Crónica do Migas
Beneath this mask there is more than flesh. Beneath this mask there is an idea, Mr. Creedy, and ideas are bulletproof.

05 maio 2008

 

Abutres


No contexto das notícias catastrofistas, quase “fim dos tempos”, sobre o aumento do custo de vários bens alimentares, a campanha do Banco Alimentar contra a fome deste fim de semana teve especial relevo nas notícias e tudo indica que foi muito bem sucedida. Quase duas dezenas de milhar de voluntários e, presumo, centenas de milhar de contribuintes (no sentido real do termo), deram forma a uma enorme iniciativa de apoio a quem passa necessidade. O que acho realmente extraordinário é o facto da maior parte destas pessoas não questionar o facto de apesar de quase metade de tudo o que produzem ser consumido pelo estado, alegadamente “social”, continuem a persistir situações de carência que apenas são resolvidas por iniciativas fora desse estado. Se o questionam, o facto é que não agem em consonância.

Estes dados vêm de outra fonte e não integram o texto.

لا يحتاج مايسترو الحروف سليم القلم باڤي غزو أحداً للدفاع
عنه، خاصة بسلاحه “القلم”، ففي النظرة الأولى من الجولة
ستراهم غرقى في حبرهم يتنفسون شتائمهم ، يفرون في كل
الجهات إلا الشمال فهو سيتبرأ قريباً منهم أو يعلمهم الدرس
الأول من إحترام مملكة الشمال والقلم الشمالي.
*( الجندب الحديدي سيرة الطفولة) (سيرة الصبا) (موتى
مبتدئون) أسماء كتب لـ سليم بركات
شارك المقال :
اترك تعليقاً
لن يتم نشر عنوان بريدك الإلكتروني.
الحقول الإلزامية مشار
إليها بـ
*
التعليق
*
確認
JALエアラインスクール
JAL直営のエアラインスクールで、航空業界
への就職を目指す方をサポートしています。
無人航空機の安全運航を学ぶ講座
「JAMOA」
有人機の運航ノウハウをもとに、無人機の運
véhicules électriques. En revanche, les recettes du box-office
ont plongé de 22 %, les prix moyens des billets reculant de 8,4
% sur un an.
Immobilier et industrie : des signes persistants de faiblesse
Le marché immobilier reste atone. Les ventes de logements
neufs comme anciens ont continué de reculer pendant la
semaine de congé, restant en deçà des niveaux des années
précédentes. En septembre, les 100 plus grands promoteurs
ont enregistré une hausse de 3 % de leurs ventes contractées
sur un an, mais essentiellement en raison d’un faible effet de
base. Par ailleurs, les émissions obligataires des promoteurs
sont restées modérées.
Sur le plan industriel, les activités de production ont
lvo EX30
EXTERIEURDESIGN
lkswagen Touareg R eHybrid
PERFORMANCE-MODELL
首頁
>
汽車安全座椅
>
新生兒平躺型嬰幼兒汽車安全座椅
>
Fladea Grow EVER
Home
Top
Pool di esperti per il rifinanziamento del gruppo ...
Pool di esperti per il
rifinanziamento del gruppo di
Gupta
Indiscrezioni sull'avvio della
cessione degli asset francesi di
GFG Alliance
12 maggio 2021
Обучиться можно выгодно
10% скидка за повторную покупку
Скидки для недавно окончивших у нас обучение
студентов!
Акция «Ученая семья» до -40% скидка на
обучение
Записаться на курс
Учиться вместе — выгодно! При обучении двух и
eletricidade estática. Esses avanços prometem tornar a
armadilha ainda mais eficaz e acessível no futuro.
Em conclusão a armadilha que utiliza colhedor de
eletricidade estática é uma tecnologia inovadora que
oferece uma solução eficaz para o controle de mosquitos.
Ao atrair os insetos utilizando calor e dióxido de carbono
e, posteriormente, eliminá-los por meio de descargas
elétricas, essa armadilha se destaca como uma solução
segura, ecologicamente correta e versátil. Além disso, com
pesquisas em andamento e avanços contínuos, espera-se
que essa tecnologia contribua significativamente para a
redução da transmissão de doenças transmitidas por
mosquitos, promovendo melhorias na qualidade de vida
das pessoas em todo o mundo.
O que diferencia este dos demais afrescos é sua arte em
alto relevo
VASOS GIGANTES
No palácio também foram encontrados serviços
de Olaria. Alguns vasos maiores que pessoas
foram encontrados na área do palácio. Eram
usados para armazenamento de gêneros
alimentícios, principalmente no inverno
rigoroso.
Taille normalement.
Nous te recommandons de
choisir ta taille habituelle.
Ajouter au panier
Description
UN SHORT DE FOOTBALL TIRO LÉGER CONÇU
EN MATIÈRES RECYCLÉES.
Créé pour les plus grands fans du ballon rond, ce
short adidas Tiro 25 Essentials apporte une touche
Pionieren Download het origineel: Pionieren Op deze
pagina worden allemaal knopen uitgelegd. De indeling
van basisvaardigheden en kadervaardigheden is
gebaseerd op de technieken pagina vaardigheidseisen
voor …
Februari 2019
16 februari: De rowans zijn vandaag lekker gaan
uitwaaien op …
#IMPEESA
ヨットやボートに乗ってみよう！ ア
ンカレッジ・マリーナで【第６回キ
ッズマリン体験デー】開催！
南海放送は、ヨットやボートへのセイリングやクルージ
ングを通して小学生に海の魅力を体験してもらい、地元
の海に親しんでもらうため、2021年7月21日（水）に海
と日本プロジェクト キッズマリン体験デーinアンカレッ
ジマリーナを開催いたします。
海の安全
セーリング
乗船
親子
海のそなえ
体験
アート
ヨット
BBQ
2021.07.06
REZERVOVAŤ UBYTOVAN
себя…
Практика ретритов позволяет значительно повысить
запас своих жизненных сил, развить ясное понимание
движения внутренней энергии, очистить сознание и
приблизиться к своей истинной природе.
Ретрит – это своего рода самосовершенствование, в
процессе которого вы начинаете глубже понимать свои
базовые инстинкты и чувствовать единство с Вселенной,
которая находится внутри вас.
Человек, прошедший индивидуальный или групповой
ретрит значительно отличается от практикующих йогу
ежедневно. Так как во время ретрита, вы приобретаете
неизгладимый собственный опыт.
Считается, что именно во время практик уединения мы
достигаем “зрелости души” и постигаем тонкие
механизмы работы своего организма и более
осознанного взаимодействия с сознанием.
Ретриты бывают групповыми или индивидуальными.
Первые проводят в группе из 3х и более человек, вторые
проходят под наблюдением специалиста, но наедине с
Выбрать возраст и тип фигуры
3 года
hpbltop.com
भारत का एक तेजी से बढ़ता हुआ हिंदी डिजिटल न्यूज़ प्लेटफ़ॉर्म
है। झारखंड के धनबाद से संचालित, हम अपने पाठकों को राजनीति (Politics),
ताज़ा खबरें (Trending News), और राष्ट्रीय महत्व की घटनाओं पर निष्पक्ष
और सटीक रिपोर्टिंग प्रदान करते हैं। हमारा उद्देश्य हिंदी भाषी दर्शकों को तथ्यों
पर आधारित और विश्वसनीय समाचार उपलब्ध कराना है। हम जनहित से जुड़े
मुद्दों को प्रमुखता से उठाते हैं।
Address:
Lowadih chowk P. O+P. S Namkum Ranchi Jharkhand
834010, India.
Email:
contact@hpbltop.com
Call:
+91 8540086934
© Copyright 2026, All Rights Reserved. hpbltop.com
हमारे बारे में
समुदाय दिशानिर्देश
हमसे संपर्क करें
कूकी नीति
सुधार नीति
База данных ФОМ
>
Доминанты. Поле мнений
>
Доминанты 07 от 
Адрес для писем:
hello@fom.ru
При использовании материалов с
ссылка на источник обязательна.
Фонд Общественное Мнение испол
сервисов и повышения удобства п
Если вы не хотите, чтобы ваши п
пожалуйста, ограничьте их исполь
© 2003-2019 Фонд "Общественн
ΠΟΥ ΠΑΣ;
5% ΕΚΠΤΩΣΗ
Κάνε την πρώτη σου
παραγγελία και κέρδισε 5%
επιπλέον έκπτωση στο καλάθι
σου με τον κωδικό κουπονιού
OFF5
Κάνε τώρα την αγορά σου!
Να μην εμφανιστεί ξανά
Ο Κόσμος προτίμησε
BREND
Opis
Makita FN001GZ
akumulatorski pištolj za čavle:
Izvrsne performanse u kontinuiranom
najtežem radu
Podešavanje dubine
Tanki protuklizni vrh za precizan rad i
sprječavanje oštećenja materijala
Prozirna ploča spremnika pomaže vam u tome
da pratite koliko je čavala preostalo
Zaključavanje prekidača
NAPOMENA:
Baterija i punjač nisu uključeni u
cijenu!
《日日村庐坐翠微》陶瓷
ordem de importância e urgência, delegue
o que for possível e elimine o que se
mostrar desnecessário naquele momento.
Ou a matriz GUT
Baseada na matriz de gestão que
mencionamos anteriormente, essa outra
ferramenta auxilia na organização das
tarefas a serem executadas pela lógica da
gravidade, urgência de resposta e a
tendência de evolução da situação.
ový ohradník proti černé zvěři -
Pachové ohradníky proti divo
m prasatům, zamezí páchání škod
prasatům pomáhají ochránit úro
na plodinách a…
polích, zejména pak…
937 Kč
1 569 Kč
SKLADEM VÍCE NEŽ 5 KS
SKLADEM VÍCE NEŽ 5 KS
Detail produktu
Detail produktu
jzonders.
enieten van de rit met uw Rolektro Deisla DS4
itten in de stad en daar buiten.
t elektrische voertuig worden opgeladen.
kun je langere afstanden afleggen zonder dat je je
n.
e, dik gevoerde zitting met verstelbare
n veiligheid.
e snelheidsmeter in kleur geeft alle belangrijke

As décadas vão passando, o peso do estado vai aumentado e vão subindo de tom as queixas sobre aumentos das diferenças entre ricos e pobres, ou da dimensão das “bolsas” de pobreza. A conclusão, evidente, de que algo está errado no modelo do estado social nunca é atingida. As receitas passam sempre por mais intervenção, mais estado e menos escolha individual. Note-se que o problema é rigorosamente o mesmo nas outras funções, supostamente nucleares, do estado. Quanto mais cresce a carga fiscal, piores os serviços de saúde prestados, com enormes listas de espera e racionamento; menos formados são os alunos e mais desacreditada fica a escola pública; mais desacreditadas ficam a justiça e a segurança pública. As boas intenções, que proverbialmente vão pavimentando a estrada daqui ao inferno, essas nunca são questionadas.

A razão para esta passividade é filosófica. O humanitarismo, a ideia de que o padrão moral é o nobre sacrifício e de que a mais alta virtude que alguém pode almejar é viver para ajudar os outros são responsáveis por isto. Como escreveu Isabel Paterson, quando esta ideia se junta ao internacionalismo e à vontade de “ajudar a humanidade”, estão reunidas as condições para a catástrofe. Condicionadas pelo padrão moral altruista, as pessoas são incapazes de perceber as implicações efectivas dessa filosofia de subordinação da produção à ajuda a terceiros (quando devia ser justamente ao contrário) ou nem sequer de julgar os “grandes humanitários” pelos resultados e não pelas intenções (algo que parece óbvio).

Desta forma, as pessoas acabam por não ver o verdadeiro papel dos estadistas responsáveis pela situação. Não vêm que estes, ao defender as suas boas intenções para o estado “social”, acabam por comportar-se como abutres que se alimentam (espiritualmente, quando não literalmente) da miséria alheia.